Problem details:
Rewrite the material below as a numbered list, one line per item, leaving out blank lines and the picture markers.

--- Record extracts ---

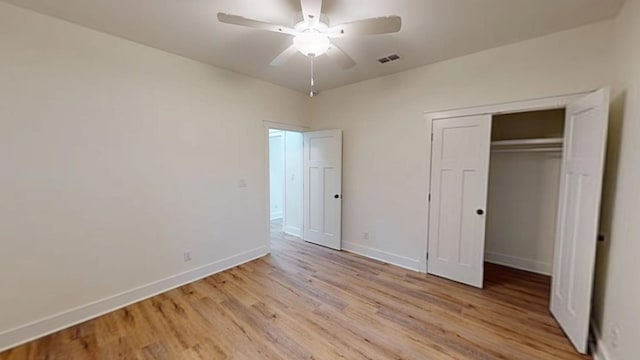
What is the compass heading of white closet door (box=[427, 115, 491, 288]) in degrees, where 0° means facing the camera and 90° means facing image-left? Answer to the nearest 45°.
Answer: approximately 45°

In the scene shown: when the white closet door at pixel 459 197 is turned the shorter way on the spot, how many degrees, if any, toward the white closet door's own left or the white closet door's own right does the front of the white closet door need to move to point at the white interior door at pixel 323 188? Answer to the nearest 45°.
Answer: approximately 45° to the white closet door's own right

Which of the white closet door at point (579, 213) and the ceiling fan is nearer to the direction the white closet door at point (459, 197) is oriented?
the ceiling fan

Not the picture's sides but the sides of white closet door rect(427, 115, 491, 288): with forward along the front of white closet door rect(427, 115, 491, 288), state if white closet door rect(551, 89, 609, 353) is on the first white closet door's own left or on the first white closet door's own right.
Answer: on the first white closet door's own left

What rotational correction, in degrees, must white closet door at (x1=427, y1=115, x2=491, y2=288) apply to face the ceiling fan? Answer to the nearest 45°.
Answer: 0° — it already faces it

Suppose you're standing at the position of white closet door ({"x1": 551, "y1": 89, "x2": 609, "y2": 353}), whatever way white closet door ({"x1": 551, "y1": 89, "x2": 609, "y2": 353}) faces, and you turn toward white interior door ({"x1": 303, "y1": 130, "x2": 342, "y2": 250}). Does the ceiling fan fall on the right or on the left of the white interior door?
left
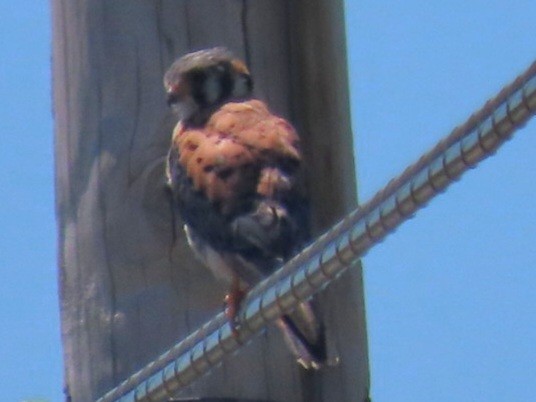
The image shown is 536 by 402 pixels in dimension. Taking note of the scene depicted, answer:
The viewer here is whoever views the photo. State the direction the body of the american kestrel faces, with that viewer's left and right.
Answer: facing away from the viewer and to the left of the viewer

---

Output of the task:
1. What is the compass heading of white closet door (box=[427, 115, 491, 288]) in degrees, where 0° means facing the camera and 90° means facing image-left? Answer to the nearest 45°.
2. Answer: approximately 45°
3. In the scene shown: when the white closet door at pixel 459 197 is turned the shorter way on the spot, how many degrees, if any, toward the white closet door's own left or the white closet door's own right does the front of the white closet door need to move to point at the white interior door at pixel 323 188? Answer to the nearest 45°.
4. Answer: approximately 45° to the white closet door's own right
5. Which of the white closet door at point (579, 213) and the ceiling fan is nearer to the direction the white closet door at point (459, 197) is oriented?
6. the ceiling fan
7. Not the picture's sides but the sides of white closet door rect(427, 115, 491, 288): with forward along the front of white closet door rect(427, 115, 491, 288), state if white closet door rect(551, 89, 609, 353) is on the first white closet door's own left or on the first white closet door's own right.
8. Answer: on the first white closet door's own left
9. What rotational correction, in degrees, must white closet door at (x1=427, y1=115, x2=491, y2=288) apply to face the ceiling fan? Answer to the nearest 45°.
10. Answer: 0° — it already faces it
11. Suppose you're standing at the position of white closet door ({"x1": 551, "y1": 89, "x2": 609, "y2": 353}), whatever way white closet door ({"x1": 551, "y1": 89, "x2": 609, "y2": 353}) faces, and you turn toward white interior door ({"x1": 303, "y1": 130, "x2": 342, "y2": 250}). Does the ceiling fan fall on the right or on the left of the white interior door?
12. left
13. The image shown is 536 by 402 pixels in dimension. Taking note of the scene depicted, answer:
14. The viewer here is whoever views the photo. State the direction the body of the american kestrel faces, with that viewer's left and right.
15. Answer: facing away from the viewer and to the left of the viewer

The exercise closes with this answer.